Stated problem> Give the lines of the material below as a numbered list, leaving out any blank lines. Begin at the line that contains "elevation (m): 1829" and stop after the line that contains "locality: Coroico; Yungas.".

Provided records>
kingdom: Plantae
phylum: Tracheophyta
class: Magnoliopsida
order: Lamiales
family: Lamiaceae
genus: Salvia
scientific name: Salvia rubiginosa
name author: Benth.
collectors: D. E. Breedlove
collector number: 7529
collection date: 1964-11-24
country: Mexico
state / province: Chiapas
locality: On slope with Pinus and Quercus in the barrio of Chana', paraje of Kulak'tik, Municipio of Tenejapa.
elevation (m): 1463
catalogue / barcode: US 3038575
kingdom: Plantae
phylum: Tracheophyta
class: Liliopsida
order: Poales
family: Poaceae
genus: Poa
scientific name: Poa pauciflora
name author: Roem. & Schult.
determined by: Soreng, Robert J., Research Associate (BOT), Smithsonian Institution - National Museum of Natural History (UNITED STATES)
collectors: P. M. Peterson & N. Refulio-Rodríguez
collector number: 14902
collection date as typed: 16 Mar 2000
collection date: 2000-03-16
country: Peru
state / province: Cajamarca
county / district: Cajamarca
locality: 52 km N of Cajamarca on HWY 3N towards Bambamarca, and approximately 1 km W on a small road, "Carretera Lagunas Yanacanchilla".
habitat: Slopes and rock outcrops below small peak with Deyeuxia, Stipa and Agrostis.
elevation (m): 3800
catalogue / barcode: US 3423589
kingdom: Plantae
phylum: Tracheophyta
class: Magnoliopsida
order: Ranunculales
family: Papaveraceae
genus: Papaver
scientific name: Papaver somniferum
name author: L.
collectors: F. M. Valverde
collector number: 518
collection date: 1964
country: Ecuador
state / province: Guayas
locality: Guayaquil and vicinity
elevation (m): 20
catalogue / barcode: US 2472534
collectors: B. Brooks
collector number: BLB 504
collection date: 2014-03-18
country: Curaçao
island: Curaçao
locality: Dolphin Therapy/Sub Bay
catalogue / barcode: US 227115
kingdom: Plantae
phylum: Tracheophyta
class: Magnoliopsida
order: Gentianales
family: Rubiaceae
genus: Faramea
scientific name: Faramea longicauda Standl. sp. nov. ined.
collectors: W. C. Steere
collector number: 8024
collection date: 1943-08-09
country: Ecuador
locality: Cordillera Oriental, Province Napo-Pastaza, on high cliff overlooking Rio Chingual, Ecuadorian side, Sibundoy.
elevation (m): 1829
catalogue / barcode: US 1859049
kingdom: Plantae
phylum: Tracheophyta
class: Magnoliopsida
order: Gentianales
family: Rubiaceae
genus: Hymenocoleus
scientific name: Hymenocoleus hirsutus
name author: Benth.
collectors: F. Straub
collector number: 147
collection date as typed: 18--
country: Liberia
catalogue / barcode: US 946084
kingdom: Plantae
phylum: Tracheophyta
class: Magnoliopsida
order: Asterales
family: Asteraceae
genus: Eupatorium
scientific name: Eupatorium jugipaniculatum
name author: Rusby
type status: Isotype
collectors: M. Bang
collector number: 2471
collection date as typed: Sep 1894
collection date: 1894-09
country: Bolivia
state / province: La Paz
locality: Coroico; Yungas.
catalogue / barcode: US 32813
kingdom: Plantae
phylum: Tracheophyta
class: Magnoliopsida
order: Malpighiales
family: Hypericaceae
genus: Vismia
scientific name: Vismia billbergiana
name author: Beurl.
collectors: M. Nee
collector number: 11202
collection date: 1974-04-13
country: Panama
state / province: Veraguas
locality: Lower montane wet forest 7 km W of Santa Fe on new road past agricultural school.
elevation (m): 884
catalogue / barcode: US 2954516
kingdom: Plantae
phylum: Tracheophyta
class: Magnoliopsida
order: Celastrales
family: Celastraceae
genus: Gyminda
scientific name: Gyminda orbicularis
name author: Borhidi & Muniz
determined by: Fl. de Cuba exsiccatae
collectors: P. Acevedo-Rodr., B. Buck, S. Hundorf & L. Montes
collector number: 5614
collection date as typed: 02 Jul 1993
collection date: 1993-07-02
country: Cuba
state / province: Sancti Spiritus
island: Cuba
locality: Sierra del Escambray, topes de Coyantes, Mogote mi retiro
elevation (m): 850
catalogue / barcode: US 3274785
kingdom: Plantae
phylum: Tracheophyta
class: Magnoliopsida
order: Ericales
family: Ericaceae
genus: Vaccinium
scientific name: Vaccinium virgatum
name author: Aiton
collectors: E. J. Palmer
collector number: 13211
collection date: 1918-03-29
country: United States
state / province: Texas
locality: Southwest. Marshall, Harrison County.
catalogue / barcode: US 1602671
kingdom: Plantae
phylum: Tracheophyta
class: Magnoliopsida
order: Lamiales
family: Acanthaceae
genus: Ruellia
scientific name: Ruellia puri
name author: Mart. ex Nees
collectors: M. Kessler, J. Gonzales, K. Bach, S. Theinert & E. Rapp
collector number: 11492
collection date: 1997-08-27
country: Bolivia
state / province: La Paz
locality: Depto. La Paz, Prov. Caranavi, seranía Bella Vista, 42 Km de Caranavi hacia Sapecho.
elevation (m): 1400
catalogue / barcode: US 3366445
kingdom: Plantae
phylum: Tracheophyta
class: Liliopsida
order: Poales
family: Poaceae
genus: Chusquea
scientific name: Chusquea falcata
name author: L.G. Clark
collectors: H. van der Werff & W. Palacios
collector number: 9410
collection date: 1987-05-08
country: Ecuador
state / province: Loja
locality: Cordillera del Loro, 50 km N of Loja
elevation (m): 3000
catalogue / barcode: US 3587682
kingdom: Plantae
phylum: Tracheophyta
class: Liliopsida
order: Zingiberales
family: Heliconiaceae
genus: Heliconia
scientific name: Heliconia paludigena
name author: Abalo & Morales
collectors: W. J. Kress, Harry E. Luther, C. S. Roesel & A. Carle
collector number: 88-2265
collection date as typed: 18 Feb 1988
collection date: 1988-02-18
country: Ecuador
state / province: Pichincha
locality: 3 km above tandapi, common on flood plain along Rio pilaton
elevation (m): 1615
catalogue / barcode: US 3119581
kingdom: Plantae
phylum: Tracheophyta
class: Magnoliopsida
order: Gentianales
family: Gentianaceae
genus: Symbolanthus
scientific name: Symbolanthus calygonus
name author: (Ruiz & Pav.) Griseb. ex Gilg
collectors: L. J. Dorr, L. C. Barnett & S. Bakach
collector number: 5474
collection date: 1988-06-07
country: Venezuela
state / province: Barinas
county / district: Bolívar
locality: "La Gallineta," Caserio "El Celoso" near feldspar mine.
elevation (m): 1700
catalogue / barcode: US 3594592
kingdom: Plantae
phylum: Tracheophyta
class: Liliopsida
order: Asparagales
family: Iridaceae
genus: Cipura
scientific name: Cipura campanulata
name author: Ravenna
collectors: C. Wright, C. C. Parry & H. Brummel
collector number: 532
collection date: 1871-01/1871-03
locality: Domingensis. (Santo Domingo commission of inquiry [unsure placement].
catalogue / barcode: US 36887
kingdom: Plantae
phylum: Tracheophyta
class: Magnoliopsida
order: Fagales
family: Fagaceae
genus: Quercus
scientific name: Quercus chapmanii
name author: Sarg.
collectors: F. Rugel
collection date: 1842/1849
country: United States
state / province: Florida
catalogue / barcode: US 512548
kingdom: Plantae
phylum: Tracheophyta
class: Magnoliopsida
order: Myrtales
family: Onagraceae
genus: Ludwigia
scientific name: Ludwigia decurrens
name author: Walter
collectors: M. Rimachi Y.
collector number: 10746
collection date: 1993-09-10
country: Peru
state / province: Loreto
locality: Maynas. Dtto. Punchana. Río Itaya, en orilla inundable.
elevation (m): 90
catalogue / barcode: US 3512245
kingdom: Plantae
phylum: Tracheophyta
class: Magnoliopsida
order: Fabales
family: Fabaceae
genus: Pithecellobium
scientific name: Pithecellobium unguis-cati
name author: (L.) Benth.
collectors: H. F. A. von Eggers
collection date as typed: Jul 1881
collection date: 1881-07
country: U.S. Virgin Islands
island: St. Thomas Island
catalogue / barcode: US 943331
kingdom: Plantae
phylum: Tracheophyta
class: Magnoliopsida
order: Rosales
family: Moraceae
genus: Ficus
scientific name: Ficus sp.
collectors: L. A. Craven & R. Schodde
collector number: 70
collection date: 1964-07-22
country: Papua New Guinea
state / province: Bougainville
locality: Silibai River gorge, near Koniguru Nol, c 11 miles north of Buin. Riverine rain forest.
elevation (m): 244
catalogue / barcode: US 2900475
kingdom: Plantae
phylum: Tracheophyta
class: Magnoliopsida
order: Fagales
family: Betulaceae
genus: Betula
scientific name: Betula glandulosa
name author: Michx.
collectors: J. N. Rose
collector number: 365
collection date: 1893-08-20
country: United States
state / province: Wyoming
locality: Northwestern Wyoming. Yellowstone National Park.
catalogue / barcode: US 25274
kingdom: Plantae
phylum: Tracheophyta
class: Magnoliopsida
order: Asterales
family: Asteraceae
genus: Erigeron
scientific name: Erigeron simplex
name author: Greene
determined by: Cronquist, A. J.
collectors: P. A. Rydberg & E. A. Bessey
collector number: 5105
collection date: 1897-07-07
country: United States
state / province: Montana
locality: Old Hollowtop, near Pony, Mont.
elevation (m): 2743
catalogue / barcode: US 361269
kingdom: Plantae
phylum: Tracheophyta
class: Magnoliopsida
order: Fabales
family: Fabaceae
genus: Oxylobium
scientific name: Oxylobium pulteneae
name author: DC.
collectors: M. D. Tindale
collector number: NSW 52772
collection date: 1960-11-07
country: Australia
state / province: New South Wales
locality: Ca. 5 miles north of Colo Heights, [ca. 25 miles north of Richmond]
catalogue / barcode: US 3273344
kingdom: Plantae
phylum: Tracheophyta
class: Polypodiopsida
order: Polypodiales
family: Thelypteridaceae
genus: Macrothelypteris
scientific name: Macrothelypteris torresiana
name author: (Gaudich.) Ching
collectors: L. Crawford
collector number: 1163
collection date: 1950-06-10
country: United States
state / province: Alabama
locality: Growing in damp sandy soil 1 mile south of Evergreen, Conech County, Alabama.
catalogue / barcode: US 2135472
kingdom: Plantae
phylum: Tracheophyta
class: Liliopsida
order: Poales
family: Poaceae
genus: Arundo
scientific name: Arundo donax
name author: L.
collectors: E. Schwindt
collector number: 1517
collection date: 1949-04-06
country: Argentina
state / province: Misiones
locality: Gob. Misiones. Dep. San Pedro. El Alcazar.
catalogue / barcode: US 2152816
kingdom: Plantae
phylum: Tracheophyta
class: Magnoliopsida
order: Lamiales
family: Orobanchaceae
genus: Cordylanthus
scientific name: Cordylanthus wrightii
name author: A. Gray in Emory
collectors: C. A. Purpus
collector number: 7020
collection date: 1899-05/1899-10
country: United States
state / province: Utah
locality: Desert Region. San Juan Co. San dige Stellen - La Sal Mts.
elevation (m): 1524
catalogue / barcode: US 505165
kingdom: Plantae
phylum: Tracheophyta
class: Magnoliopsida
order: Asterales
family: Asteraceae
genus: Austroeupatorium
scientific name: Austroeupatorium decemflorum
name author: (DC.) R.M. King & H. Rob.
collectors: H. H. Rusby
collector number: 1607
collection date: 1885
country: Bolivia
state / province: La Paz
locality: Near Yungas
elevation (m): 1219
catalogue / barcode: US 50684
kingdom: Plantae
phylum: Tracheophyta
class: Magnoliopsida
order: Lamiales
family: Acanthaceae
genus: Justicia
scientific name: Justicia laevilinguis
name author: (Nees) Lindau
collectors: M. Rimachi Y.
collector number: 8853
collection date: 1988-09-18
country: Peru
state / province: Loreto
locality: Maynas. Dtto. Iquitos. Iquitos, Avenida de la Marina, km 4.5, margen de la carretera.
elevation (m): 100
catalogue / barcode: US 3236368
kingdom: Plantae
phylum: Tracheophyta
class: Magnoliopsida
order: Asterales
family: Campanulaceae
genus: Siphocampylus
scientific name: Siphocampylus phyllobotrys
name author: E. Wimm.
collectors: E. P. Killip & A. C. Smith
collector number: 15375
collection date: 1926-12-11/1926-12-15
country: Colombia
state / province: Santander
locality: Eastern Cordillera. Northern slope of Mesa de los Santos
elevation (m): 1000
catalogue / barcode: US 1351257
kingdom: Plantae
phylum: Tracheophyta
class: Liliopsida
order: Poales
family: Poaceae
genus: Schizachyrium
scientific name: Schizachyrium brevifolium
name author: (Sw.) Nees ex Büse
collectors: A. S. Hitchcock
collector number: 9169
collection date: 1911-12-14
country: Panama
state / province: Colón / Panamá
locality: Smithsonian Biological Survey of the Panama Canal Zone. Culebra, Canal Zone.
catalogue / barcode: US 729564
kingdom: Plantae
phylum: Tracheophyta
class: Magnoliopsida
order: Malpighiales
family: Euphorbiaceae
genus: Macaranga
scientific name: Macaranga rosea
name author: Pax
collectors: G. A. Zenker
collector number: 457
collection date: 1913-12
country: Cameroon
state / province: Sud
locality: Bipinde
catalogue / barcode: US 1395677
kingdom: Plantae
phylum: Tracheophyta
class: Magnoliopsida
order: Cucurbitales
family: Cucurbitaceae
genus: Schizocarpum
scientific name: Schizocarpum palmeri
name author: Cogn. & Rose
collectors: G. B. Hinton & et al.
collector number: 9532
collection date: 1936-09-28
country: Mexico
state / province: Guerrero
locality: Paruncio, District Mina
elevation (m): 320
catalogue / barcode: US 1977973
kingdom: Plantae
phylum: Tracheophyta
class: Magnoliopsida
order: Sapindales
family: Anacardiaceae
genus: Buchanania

Expected output>
1. elevation (m): 1829
2. catalogue / barcode: US 1859049
3. kingdom: Plantae
4. phylum: Tracheophyta
5. class: Magnoliopsida
6. order: Gentianales
7. family: Rubiaceae
8. genus: Hymenocoleus
9. scientific name: Hymenocoleus hirsutus
10. name author: Benth.
11. collectors: F. Straub
12. collector number: 147
13. collection date as typed: 18--
14. country: Liberia
15. catalogue / barcode: US 946084
16. kingdom: Plantae
17. phylum: Tracheophyta
18. class: Magnoliopsida
19. order: Asterales
20. family: Asteraceae
21. genus: Eupatorium
22. scientific name: Eupatorium jugipaniculatum
23. name author: Rusby
24. type status: Isotype
25. collectors: M. Bang
26. collector number: 2471
27. collection date as typed: Sep 1894
28. collection date: 1894-09
29. country: Bolivia
30. state / province: La Paz
31. locality: Coroico; Yungas.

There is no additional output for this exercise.